1.1.1 Array Characteristics
Generally speaking, there are three ways to exploit the benefits of antenna arrays in 5G wireless communication systems [4, 5], namely diversity, spatial multiplexing, and beamforming. These concepts are explained as follows.
a) Diversity and Diversity Combining
It is a fact that mobile wireless communication channels typically suffer from both temporal fading and frequency fading. As a consequence, the quality of the channel varies with time and across different frequencies. Thus, the specific characteristics of the two propagation channels observed between any two pairs of transmitting and receiving antennas are usually different due to the variation in the scattering along the corresponding propagation paths. The peaks and troughs of the strength of the received signal at one antenna would be different from those at another antenna in a rich scattering environment. If the correlation between those two signals is low, one can combine them through so‐called diversity combining to obtain a greater signal‐to‐interference‐and‐noise ratio (SINR). The latter is also known as diversity gain. A simple viewpoint is that diversity combining techniques aim to improve the quality of the individual links between the base stations and the user terminals by increasing the SINR.
From an antenna point of view, diversity can be obtained by exploiting either the distance between adjacent antennas, i.e., their positions, or different polarizations at the receiver and the transmitter.

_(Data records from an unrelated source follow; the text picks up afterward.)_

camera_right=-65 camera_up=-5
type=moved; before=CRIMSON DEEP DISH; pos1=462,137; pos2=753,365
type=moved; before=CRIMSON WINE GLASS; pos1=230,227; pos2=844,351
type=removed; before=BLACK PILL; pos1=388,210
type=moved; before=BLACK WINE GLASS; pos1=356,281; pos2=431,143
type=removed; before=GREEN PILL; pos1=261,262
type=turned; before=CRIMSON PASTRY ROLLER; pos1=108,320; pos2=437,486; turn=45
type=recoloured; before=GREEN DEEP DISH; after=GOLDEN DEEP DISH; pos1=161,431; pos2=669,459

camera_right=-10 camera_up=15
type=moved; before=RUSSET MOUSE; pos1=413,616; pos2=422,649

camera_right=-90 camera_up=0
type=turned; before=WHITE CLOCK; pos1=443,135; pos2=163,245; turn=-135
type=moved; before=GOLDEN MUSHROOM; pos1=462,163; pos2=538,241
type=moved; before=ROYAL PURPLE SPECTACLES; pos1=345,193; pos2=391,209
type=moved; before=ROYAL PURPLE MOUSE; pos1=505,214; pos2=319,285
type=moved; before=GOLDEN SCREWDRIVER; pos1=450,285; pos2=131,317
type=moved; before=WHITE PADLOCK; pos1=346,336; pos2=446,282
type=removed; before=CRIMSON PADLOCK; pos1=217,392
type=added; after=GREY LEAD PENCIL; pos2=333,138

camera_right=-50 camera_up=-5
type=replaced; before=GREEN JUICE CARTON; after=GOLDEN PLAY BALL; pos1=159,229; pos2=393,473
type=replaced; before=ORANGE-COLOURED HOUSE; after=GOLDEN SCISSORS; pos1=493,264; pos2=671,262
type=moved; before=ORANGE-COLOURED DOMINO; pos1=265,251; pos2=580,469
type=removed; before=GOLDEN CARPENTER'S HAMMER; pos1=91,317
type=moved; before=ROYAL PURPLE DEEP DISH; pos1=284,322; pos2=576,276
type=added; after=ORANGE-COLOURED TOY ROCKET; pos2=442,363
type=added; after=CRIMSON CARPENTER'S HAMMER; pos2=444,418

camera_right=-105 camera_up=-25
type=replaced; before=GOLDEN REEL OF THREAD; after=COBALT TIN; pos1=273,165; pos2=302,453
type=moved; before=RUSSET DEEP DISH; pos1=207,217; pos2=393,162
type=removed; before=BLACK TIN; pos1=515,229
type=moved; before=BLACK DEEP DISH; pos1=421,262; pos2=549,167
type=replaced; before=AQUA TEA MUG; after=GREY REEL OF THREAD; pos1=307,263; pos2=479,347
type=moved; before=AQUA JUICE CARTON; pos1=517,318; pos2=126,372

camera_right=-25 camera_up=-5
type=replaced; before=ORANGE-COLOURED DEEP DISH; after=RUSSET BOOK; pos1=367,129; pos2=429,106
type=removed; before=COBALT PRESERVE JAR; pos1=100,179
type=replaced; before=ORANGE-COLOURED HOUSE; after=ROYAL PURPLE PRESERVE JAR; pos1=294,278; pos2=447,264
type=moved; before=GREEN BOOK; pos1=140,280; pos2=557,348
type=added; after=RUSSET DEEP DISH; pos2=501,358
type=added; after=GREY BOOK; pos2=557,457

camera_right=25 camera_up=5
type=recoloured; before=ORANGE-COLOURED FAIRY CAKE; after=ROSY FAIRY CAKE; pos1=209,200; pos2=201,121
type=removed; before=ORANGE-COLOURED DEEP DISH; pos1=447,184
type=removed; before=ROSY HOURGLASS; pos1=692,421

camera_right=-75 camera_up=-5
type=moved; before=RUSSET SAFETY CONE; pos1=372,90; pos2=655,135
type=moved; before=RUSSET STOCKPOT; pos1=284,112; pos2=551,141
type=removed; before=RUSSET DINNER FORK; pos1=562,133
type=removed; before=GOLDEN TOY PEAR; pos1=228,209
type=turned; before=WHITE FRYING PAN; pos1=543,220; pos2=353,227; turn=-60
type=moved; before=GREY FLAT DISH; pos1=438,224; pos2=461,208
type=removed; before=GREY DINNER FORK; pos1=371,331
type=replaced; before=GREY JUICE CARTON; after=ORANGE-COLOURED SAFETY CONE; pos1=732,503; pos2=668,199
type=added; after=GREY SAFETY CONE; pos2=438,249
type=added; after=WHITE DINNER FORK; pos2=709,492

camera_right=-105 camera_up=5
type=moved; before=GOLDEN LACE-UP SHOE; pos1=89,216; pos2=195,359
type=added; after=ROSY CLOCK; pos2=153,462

However, a fundamental requirement is that the mutual coupling between these diversity antennas must be low. Most modern base station antennas employ polarization diversity, i.e., each antenna element is dual‐polarized typically with two pairs of slanted dipole “arms” in the ±45° directions. In 5G millimeter‐wave (mm‐wave) systems, for example, a popular antenna configuration is to have beamforming antenna arrays with ±45° polarizations, respectively.
b) Spatial Multiplexing
Multiplexing is the process of combining multiple digital or analog signals into a data stream for their transmission over a common medium, thus sharing a scarce resource. Spatial multiplexing aims to establish separate data streams in parallel using the same time/frequency resources. Thus, the space dimension is reused, i.e., multiplexed.